* start Material provided *

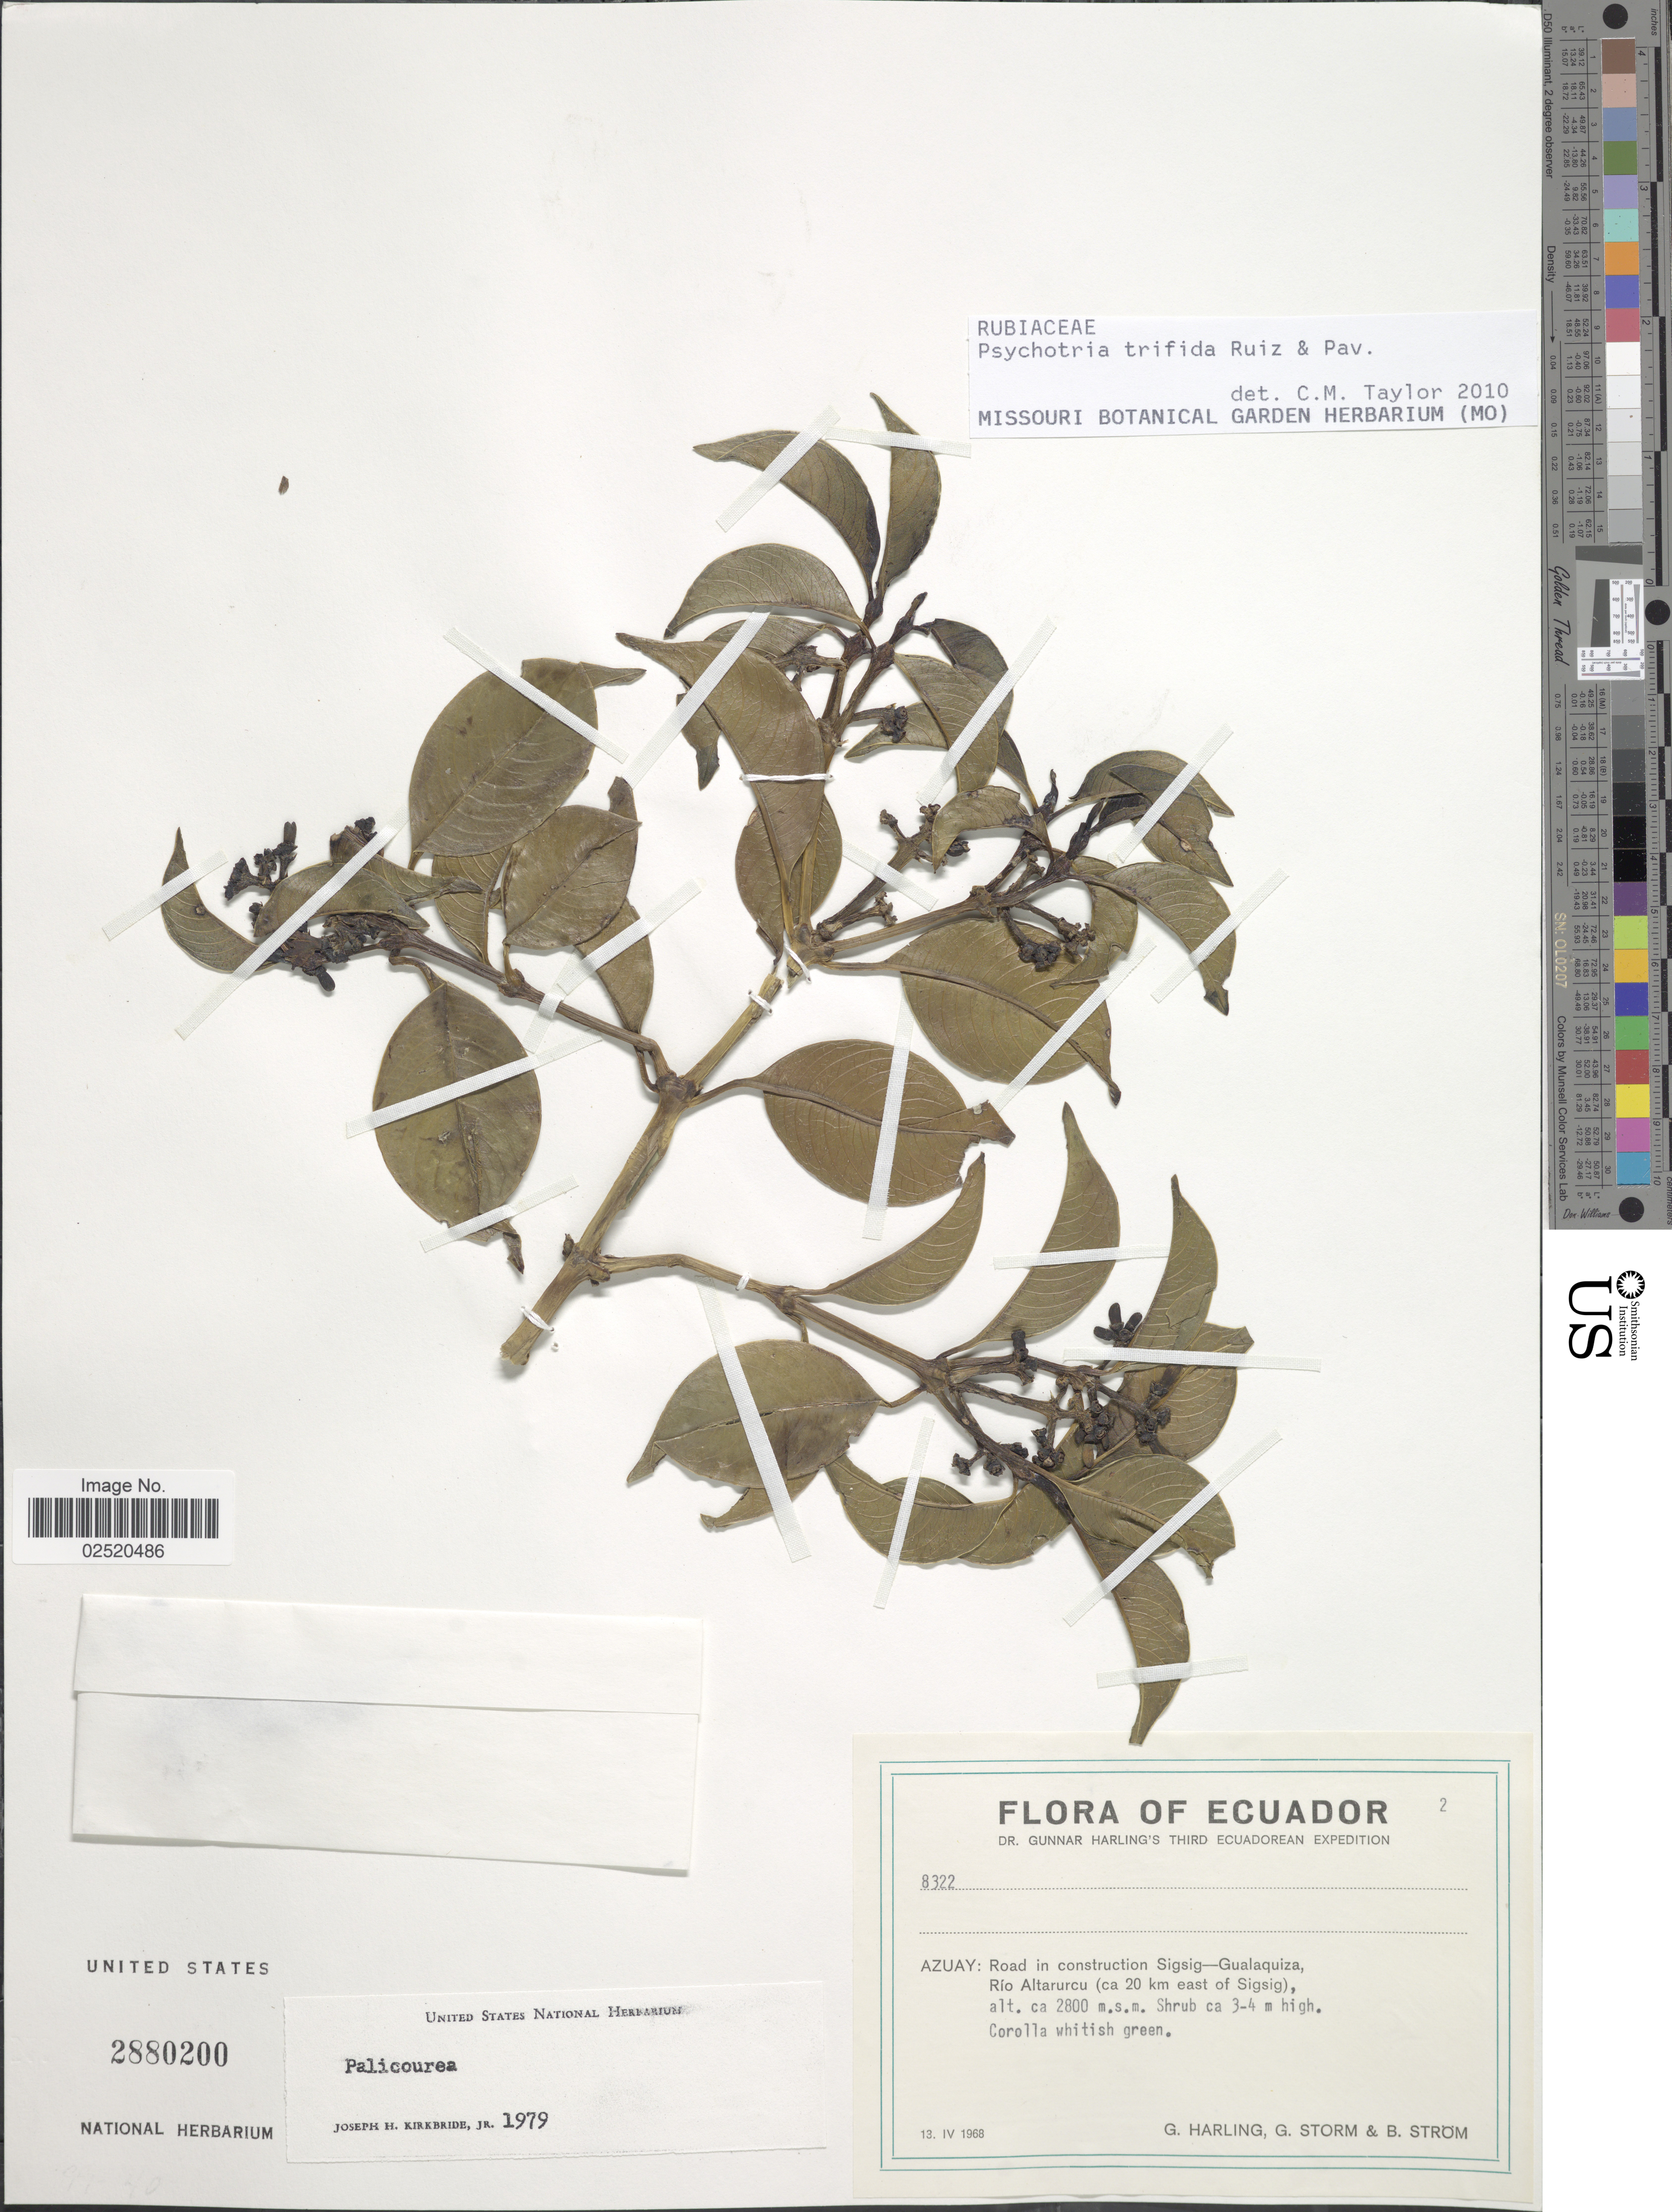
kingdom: Plantae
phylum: Tracheophyta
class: Magnoliopsida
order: Gentianales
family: Rubiaceae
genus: Psychotria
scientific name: Psychotria trifida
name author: Ruiz & Pav.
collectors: G. Harling, G. Storm & B. Ström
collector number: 8322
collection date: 1968-04-13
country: Ecuador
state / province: Azuay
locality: Road in construction Sigsig-Gualaquiza, Río Altaracu (ca 20 km east of Sigsig)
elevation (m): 2800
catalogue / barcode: US 2880200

* end Material provided *

*Objective*
Rewrite the lines above with "locality" switched to "collecting site" and everything else unchanged, leaving out the pictures.

*Complete response*
kingdom: Plantae
phylum: Tracheophyta
class: Magnoliopsida
order: Gentianales
family: Rubiaceae
genus: Psychotria
scientific name: Psychotria trifida
name author: Ruiz & Pav.
collectors: G. Harling, G. Storm & B. Ström
collector number: 8322
collection date: 1968-04-13
country: Ecuador
state / province: Azuay
collecting site: Road in construction Sigsig-Gualaquiza, Río Altaracu (ca 20 km east of Sigsig)
elevation (m): 2800
catalogue / barcode: US 2880200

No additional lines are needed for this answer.